Il processo per il sequestro e l’omicidio di Giulio Regeni continua a far discutere l’Italia e non solo. Davanti alla Prima Corte di Assise, Paola Deffendi, madre del ricercatore friulano, ha reso una testimonianza drammatica che ha messo in luce il dolore e la brutalità subita dal figlio. L’aula bunker di Rebibbia ha visto la presenza di quattro agenti dei servizi segreti egiziani accusati del crimine, mentre le emozioni in aula si sono intensificate con il racconto di Deffendi, pronto a far riemergere il ricordo di un giovane ricercatore che ha perso la vita in circostanze terribili.
Durante la sua testimonianza, Paola Deffendi ha descritto in modo vivido il momento in cui ha dovuto riconoscere il corpo di Giulio. “Quando ho dovuto riconoscere il corpo di Giulio ho potuto vedere solo il suo viso: ho visto la brutalità, la bestialità, sul corpo di nostro figlio”, ha dichiarato la donna. La disperazione di una madre che fronteggia la realtà più cruda è palpabile.
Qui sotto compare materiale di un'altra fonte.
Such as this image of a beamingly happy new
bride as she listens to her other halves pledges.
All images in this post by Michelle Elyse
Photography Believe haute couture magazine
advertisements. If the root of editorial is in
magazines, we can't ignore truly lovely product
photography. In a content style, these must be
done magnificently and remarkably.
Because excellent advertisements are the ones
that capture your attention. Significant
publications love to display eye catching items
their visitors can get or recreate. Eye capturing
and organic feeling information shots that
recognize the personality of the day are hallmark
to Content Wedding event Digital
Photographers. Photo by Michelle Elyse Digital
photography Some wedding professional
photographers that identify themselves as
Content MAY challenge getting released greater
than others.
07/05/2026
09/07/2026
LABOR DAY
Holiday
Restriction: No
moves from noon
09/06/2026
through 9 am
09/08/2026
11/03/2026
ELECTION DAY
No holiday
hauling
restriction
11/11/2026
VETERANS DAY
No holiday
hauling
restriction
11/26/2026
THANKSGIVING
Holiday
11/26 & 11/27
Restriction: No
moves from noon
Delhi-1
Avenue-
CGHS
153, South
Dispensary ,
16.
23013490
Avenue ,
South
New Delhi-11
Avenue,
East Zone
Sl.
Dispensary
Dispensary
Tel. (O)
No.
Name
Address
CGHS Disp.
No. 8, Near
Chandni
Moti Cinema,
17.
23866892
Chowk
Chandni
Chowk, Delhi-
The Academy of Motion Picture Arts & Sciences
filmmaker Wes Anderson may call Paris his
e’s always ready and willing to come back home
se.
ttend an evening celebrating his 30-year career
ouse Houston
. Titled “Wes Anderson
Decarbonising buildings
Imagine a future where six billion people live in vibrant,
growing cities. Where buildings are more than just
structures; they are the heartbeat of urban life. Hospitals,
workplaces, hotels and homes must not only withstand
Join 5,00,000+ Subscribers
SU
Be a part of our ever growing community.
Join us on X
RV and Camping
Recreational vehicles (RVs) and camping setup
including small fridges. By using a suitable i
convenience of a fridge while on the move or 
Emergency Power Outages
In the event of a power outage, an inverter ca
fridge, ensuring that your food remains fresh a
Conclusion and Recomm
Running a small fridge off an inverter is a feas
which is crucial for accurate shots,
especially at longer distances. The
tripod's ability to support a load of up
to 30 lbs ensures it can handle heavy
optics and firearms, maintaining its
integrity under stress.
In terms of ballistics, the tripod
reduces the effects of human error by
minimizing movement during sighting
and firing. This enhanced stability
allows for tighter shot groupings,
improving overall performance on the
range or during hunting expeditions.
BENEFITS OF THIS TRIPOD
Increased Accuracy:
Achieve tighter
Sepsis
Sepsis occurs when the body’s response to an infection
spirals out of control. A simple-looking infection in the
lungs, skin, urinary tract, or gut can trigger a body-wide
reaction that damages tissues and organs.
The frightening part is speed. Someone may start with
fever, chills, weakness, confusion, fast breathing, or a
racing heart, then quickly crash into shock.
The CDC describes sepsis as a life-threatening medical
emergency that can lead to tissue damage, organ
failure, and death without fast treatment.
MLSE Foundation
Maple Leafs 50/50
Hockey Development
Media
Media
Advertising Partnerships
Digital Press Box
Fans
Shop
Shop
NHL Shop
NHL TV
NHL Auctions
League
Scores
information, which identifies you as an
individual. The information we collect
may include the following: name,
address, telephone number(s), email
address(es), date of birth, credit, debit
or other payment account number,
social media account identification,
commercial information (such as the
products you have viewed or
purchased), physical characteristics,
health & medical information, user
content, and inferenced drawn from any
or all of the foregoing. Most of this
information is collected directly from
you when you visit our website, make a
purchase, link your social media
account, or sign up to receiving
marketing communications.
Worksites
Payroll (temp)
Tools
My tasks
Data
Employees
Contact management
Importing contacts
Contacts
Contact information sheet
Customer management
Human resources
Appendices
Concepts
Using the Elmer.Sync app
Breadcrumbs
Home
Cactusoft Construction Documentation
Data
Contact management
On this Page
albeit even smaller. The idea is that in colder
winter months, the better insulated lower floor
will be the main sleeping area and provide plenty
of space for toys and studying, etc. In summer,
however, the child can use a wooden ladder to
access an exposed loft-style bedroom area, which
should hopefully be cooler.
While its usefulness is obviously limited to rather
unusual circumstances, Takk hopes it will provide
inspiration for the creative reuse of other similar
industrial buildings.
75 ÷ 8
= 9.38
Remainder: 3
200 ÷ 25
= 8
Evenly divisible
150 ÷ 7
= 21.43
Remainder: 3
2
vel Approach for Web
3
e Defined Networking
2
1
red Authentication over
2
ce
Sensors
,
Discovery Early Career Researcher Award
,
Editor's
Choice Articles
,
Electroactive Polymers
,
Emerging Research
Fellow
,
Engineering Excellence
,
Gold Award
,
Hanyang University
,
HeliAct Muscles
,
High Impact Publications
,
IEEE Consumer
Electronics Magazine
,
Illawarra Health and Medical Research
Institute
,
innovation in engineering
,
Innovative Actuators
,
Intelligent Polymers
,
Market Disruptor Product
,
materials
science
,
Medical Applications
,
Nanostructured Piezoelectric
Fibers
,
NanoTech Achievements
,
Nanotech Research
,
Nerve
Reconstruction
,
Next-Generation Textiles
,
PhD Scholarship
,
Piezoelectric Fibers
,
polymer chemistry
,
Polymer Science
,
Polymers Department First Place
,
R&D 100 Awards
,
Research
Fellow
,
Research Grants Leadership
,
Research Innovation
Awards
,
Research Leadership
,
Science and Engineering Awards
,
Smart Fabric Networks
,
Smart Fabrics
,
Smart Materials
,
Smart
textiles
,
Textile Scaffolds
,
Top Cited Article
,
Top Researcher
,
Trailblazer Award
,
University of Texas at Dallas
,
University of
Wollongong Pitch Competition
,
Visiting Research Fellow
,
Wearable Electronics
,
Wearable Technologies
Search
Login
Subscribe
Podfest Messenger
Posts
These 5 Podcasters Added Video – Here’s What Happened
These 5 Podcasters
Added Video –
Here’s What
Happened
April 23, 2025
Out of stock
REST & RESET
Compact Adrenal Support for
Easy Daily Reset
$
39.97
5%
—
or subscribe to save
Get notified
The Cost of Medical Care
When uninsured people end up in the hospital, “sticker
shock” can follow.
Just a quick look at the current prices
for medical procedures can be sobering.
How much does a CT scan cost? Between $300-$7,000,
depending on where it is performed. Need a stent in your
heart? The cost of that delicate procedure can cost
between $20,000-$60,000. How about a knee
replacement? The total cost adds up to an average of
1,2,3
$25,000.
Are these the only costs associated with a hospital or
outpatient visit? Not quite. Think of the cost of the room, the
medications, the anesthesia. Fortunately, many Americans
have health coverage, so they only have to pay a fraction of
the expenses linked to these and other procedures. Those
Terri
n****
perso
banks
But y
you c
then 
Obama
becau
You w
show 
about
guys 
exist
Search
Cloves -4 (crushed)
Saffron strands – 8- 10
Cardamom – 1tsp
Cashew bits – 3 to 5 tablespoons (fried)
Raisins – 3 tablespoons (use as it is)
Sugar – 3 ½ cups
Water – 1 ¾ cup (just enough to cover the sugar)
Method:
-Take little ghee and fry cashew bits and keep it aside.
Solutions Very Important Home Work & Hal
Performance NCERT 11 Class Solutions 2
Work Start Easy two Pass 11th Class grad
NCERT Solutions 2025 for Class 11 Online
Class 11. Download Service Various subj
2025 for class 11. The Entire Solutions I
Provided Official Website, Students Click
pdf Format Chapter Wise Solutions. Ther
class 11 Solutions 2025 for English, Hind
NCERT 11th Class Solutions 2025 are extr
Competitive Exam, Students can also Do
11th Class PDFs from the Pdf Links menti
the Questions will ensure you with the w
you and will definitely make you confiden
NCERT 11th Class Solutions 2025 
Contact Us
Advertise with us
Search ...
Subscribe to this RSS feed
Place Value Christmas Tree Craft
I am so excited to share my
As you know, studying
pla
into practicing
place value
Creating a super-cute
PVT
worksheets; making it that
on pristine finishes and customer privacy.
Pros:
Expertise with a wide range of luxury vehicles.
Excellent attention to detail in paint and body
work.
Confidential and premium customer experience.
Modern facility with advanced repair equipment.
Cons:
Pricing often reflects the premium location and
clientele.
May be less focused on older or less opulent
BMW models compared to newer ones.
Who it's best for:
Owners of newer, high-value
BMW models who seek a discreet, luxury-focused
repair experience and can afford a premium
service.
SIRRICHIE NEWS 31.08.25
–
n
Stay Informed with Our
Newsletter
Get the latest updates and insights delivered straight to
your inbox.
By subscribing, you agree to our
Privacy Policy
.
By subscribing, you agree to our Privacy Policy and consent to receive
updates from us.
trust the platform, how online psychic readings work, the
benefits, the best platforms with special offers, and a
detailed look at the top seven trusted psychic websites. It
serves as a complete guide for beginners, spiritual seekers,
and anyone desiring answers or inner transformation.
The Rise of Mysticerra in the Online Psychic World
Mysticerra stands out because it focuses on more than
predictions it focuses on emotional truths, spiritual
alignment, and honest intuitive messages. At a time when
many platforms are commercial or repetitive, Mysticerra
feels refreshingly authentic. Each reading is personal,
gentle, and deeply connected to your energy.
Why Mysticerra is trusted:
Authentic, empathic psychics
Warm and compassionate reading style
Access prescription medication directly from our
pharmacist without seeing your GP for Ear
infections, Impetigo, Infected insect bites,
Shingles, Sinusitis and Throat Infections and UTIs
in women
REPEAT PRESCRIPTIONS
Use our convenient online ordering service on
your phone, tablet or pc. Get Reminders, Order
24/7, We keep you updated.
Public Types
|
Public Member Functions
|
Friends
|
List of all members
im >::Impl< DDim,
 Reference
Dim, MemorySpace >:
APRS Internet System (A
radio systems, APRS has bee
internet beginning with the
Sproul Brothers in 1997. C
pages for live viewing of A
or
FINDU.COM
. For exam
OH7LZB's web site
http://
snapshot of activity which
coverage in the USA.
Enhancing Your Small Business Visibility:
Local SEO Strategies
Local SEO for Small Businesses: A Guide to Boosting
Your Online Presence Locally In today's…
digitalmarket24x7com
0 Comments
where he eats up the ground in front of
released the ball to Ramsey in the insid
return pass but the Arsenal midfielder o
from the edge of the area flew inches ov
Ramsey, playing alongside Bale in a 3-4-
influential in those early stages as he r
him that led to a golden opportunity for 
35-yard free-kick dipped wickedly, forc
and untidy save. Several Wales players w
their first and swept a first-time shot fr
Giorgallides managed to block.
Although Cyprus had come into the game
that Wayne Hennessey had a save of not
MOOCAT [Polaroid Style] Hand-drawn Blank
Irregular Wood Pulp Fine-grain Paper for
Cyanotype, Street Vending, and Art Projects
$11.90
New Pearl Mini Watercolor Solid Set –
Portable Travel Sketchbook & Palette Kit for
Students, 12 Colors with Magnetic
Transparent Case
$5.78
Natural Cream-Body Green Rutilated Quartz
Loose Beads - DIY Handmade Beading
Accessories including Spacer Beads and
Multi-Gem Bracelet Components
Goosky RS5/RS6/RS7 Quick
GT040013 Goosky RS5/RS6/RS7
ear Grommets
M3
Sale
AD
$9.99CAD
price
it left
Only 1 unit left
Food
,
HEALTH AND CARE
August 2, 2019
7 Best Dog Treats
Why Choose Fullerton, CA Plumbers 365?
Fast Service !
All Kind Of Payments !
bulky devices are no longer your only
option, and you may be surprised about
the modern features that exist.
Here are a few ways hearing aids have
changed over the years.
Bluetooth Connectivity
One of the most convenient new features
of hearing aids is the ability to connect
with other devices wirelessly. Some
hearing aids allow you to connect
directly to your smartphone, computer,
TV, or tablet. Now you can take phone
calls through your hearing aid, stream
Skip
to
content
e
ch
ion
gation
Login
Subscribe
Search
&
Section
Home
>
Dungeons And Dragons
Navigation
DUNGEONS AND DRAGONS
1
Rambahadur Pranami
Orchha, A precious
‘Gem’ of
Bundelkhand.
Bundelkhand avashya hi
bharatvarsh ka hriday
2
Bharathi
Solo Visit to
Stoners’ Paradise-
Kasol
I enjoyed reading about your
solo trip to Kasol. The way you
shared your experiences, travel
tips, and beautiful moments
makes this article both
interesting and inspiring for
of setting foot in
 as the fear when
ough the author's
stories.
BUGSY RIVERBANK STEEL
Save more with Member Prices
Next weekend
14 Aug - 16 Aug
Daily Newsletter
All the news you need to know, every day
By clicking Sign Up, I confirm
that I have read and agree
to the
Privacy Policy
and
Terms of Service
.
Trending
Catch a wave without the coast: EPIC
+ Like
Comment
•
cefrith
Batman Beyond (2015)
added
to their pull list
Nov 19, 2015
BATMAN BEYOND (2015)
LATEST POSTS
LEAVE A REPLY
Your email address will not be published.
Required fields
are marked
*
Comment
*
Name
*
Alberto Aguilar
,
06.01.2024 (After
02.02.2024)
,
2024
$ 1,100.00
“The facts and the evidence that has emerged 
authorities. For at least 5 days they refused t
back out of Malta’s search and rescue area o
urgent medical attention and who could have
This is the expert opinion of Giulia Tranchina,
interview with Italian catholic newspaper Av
Il corpo di Giulio era coperto da un telo e la madre ha chiesto, con un’umanità straziata, di vedere quantomeno i piedi, ma si è sentita rispondere da una suora: “suo figlio è un martire”. Questa frase ha segnato un punto di non ritorno per Deffendi, poiché ha compreso che il figlio era stato vittima di torture.
Sotto il giusto interrogatorio del procuratore aggiunto Sergio Colaiocco, Paola ha ricostruito le ultime ore di vita di Giulio, rivelando come l’ultimo contatto avvenne via Skype, il 24 gennaio 2016. Tre giorni dopo, la terribile notizia della sua scomparsa ha scosso la famiglia. “Quando mio marito mi ha chiamato, la sua voce era inesprimibile”, ha confessato. La situazione sembrava serena, con Giulio che si sentiva sicuro in Egitto anche dopo le tensioni legate al colpo di stato di al-Sisi. Sulla questione, Deffendi ha enfatizzato come il figlio non avesse mai mostrato timori durante il suo soggiorno.
Paola Deffendi ha poi dettagliato i momenti di angoscia vissuti nei giorni seguenti la scomparsa del figlio. L’entrata in casa dell’ambasciatore Massari insieme alla ministra Guidi ha rappresentato un momento decisivo e inquietante. La donna ha ricordato con precisione ciò che il rappresentante diplomatico aveva riferito, avvertendo la famiglia che non portava buone notizie. “Quando sono arrivati a casa ci hanno abbracciato, presentando le condoglianze e comunicandoci che avevamo solo cinque minuti prima che la news fosse diffusa”. L’emozione di quel momento, carico di tristezza e apprensione, ha segnato un capitolo tragico nella vita della famiglia Regeni.
Con voce rotta, la madre del ricercatore ha catturato l’attenzione dell’uditorio con la gravità delle sue parole. La rivelazione della morte del figlio ha segnato l’inizio di una battaglia che continua a protrarsi, mentre la ricerca della verità rimane aperta. Queste testimonianze non giungono solo come un grido di dolore, ma anche come un appello alla giustizia per Giulio e per tutte le vittime di violenze simili.
Paola Deffendi, entrando in aula, ha voluto esprimere anche un pensiero per Alberto Trentini, un altro concittadino perseguitato dalla crudeltà. “La nostra famiglia è molto vicina a quella di Alberto Trentini”, ha dichiarato. Trentini è attualmente detenuto in Venezuela, dov’era in missione con l’ong ‘Humanity & Inclusion’. Le parole di Deffendi mettono in evidenza il senso di comunità che si instaura in situazioni tragiche e la volontà di non dimenticare le ingiustizie.
L’incontro del processo per Giulio Regeni è divenuto quindi anche un’occasione per ricordare le ingiustizie che colpiscono cittadini italiani all’estero e la necessità di un impegno costante nella ricerca della verità e della giustizia. Tra le pieghe della sua testimonianza, emerge un messaggio di speranza e perseveranza, testimonianza di un dolore profondo ma mai domo. Il desiderio di giustizia per Giulio Regeni e per Alberto Trentini continua a serpeggiare, unendo le famiglie e l’opinione pubblica in un comune impegno.